Perla Rocco J, Provost Lloyd P
University of Massachusetts Medical School, Department of Quantitative Health Sciences, 55 Lake Ave North, ACC Building 7th Floor, Worcester, MA 01655, USA.
Qual Manag Health Care. 2012 Jul-Sep;21(3):169-75. doi: 10.1097/QMH.0b013e31825e8806.
Sampling plays a major role in quality improvement work.

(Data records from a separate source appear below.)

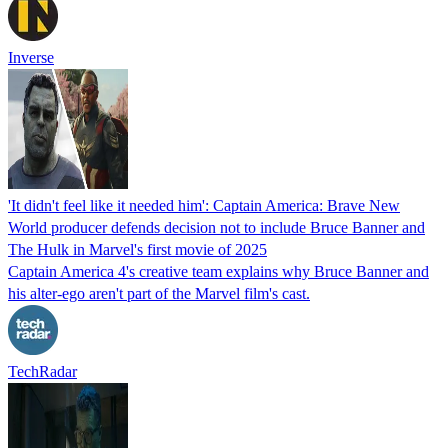
Inverse
'It didn't feel like it needed him': Captain America: Brave New
World producer defends decision not to include Bruce Banner and
The Hulk in Marvel's first movie of 2025
Captain America 4's creative team explains why Bruce Banner and
his alter-ego aren't part of the Marvel film's cast.
TechRadar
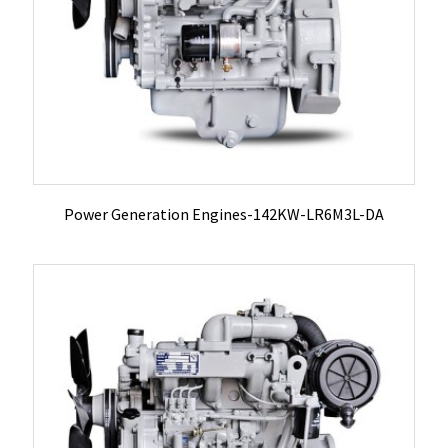
Power Generation Engines-142KW-LR6M3L-DA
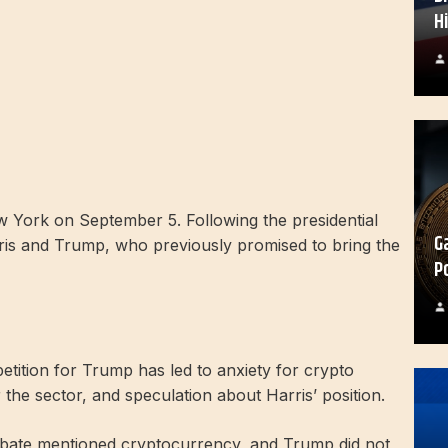
H
York on September 5. Following the presidential
G
is and Trump, who previously promised to bring the
P
etition for Trump has led to anxiety for crypto
the sector, and speculation about Harris’ position.
ebate mentioned cryptocurrency, and Trump did not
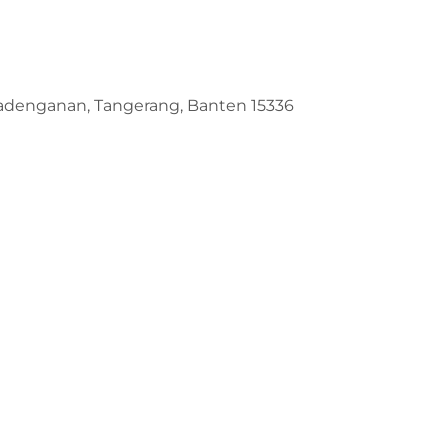
Padenganan, Tangerang, Banten 15336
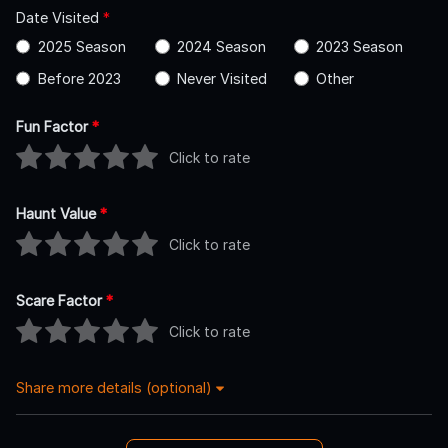
Date Visited
*
2025 Season
2024 Season
2023 Season
Before 2023
Never Visited
Other
Fun Factor
*
Click to rate
Haunt Value
*
Click to rate
Scare Factor
*
Click to rate
Share more details (optional)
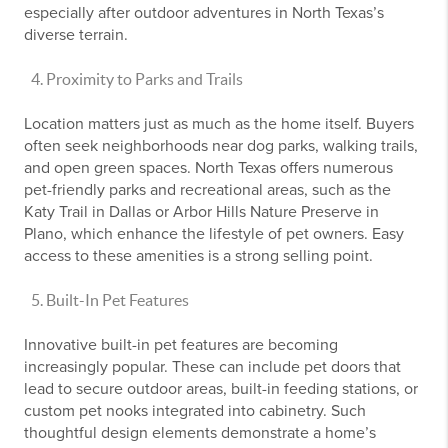
especially after outdoor adventures in North Texas’s
diverse terrain.
Proximity to Parks and Trails
Location matters just as much as the home itself. Buyers
often seek neighborhoods near dog parks, walking trails,
and open green spaces. North Texas offers numerous
pet-friendly parks and recreational areas, such as the
Katy Trail in Dallas or Arbor Hills Nature Preserve in
Plano, which enhance the lifestyle of pet owners. Easy
access to these amenities is a strong selling point.
Built-In Pet Features
Innovative built-in pet features are becoming
increasingly popular. These can include pet doors that
lead to secure outdoor areas, built-in feeding stations, or
custom pet nooks integrated into cabinetry. Such
thoughtful design elements demonstrate a home’s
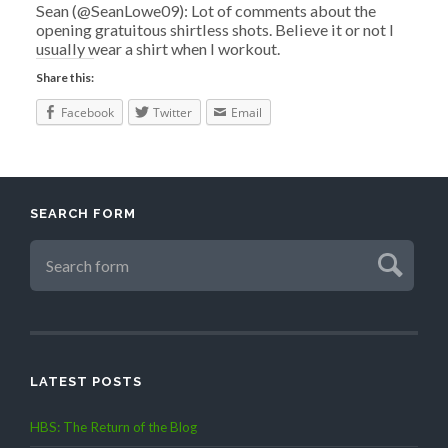
Sean (@SeanLowe09): Lot of comments about the
opening gratuitous shirtless shots. Believe it or not I
usually wear a shirt when I workout.
Share this:
Facebook
Twitter
Email
SEARCH FORM
LATEST POSTS
HBS: The Return of the Blog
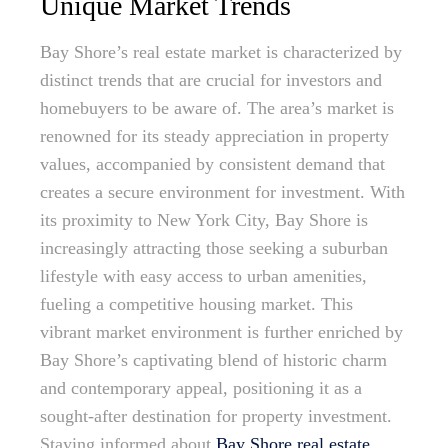
Unique Market Trends
Bay Shore’s real estate market is characterized by
distinct trends that are crucial for investors and
homebuyers to be aware of. The area’s market is
renowned for its steady appreciation in property
values, accompanied by consistent demand that
creates a secure environment for investment. With
its proximity to New York City, Bay Shore is
increasingly attracting those seeking a suburban
lifestyle with easy access to urban amenities,
fueling a competitive housing market. This
vibrant market environment is further enriched by
Bay Shore’s captivating blend of historic charm
and contemporary appeal, positioning it as a
sought-after destination for property investment.
Staying informed about
Bay Shore real estate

Random sampling (assumed by most traditional statistical methods) is the exception in improvement situations. In most cases, some type of "judgment sample" is used to collect data from a system. Unfortunately, judgment sampling is not well understood. Judgment sampling relies upon those with process and subject matter knowledge to select useful samples for learning about process performance and the impact of changes over time. It many cases, where the goal is to learn about or improve a specific process or system, judgment samples are not merely the most convenient and economical approach, they are technically and conceptually the most appropriate approach. This is because improvement work is done in the real world in complex situations involving specific areas of concern and focus; in these situations, the assumptions of classical measurement theory neither can be met nor should an attempt be made to meet them. The purpose of this article is to describe judgment sampling and its importance in quality improvement work and studies with a focus on health care settings.

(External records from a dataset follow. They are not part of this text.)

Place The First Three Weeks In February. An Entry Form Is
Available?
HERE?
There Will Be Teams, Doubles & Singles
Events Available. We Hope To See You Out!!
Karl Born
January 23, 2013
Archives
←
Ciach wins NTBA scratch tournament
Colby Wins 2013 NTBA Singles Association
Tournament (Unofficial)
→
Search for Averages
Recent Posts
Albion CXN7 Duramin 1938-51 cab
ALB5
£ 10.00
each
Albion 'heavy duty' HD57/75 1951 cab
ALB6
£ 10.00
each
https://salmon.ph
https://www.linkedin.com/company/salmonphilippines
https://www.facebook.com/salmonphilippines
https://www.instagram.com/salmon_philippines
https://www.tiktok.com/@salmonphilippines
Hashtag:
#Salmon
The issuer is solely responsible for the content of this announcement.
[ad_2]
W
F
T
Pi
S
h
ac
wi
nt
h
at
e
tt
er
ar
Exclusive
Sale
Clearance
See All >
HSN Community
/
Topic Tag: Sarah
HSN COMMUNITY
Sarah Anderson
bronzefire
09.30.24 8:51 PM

抽样在质量改进工作中起着重要作用。随机抽样(大多数传统统计方法所假定的)在改进情形中是个例外。在大多数情况下,会使用某种类型的“判断样本”从系统中收集数据。不幸的是,判断抽样并未得到很好的理解。判断抽样依靠具有过程和主题知识的人员来选择有用的样本,以便了解过程性能以及随着时间推移变化所产生的影响。在许多情况下,当目标是了解或改进特定过程或系统时,判断样本不仅是最便捷、最经济的方法,从技术和概念上讲也是最合适的方法。这是因为改进工作是在现实世界的复杂情形中进行的,涉及特定的关注领域和重点;在这些情形中,经典测量理论的假设既无法满足,也不应试图去满足。本文的目的是描述判断抽样及其在质量改进工作和研究中的重要性,重点关注医疗保健环境。